Among those to have shown support are members of the England football team – whose players have been booed by some fans for taking the knee.
Black Lives Matter is a phrase, and notably a hashtag, used to highlight racism, discrimination and inequality experienced by black people.
Its use grew in the US after high-profile killings by police, but it has also been used in the UK and elsewhere.
Supporters point to the fact that black people are much more likely to be shot by police in the US. They say that in the US and many other countries, they also suffer many other forms of discrimination.
They want action to address unequal treatment and oppression that goes all the way back to the era of slavery, but which continues today.
The slogan was widely used after the death of Trayvon Martin in Florida, in 2012. The unarmed black 17-year-old was shot by neighbourhood watch volunteer George Zimmerman.
In the summer of 2020 George Floyd, an unarmed black man, was murdered by a police officer who knelt on his neck.
Protests using the #BLM slogan took place worldwide and the hashtag #BlackLivesMatter was used tens of millions of times.
In the UK, anti-racism demonstrations were attended by hundreds of thousands of people.
Some people argue that using the term Black Lives Matter demonstrates support for an organisation of the same name. It was started in 2013 by three black women: Alicia Garza, Patrisse Cullors and Opal Tometi.
Among its main goals are stopping police brutality and fighting for courts to treat black people equally. Its demands for equality also include mental health, the LGBT community and voting rights.
However, former US secretary of housing and developments Ben Carson, said people with noble aims had been taken advantage of by a “Marxist-driven organisation” that supports “taking down the model of Western family structures”.
Carol Swain, a political commentator and former professor, said: “They are using black people to advance a Marxist agenda.”
Replying to critics, Patrice Cullors said “I do believe in Marxism”, but added: “I’m working on making sure people don’t suffer”.

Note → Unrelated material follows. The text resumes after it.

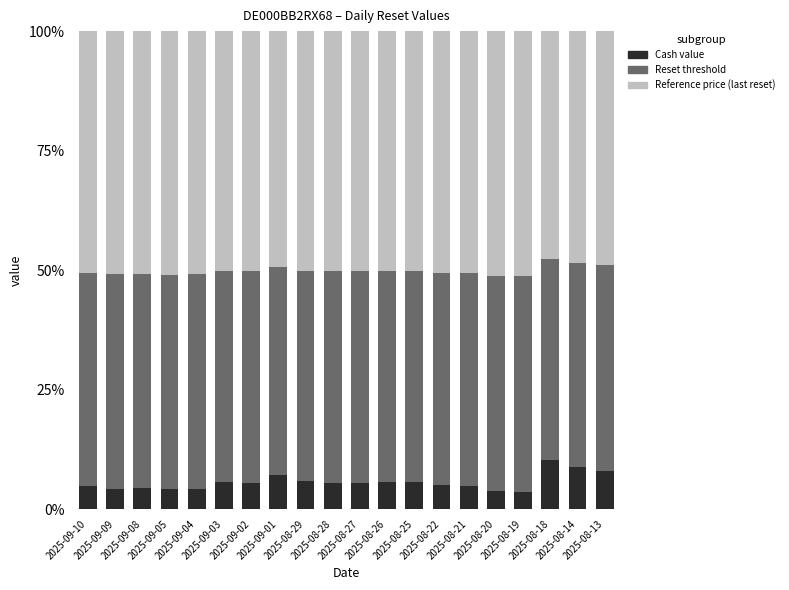

How many bars are there in total?

20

Opal Tometi said people were trying to discredit BLM by putting out fake information “to distract, confuse and give people any excuse to not support this movement”.
Many people have explained they were opposing racism – not supporting the organisation – when they joined the millions using the #blacklivesmatter hashtag or taking part in protests.
For example, after criticism of the England team taking the knee, defender Tyrone Mings said: “It’s never been about supporting Black Lives Matter as an organisation. That was a cheap argument that people threw at the movement.”
Campaigner Femi Oluwole said BLM was a global movement and that “no individual organisation speaks for the whole Black Lives Matter movement”.
The Black Lives Matter organisation often provided materials and guidance for protesters, Prof Deva Woodly told the New York Times, but the group did not orchestrate all the marches. She said new activists then took to social media to reach a wide audience.
Supporters have noted that most marches have been peaceful, but conservative US politicians and TV pundits suggested Black Lives Matter contributed to the deaths of police officers. The BLM organisation said this was untrue: “We’re targeting the brutal system of policing, not individual police.”
In the UK, although there is an official BLM organisation, events are often organised by a number of smaller groups or individuals coming together under the banner of “Black Lives Matter”.
Supporters of Black Lives Matter have also argued that critics who say “all lives matter” or “white lives matter” are dismissing the impact of slavery and racial inequalities.
They say the phrase is a demand for equal treatment and an end to racism – because the lives of black people are just as important as those of others.
In the US, steps have been taken to tackle police violence and change the way laws are applied.
Following the death of Mr Floyd, the term “defund the police” made headlines. Cities including Minneapolis, Portland, Philadelphia and Seattle have started shifting budgets away from police and into areas like schools and housing.
In the UK, demonstrations drew attention to the UK’s colonial past and saw statues of people linked to the slave trade removed.
Black history lessons will be mandatory in all Welsh schools from 2022. In England, Scotland and Northern Ireland, teachers can now choose if they want to teach black history.
Books about issues affecting black people became best sellers.
And, for some people, Black Lives Matter meant starting to have difficult conversations about racism with people they know.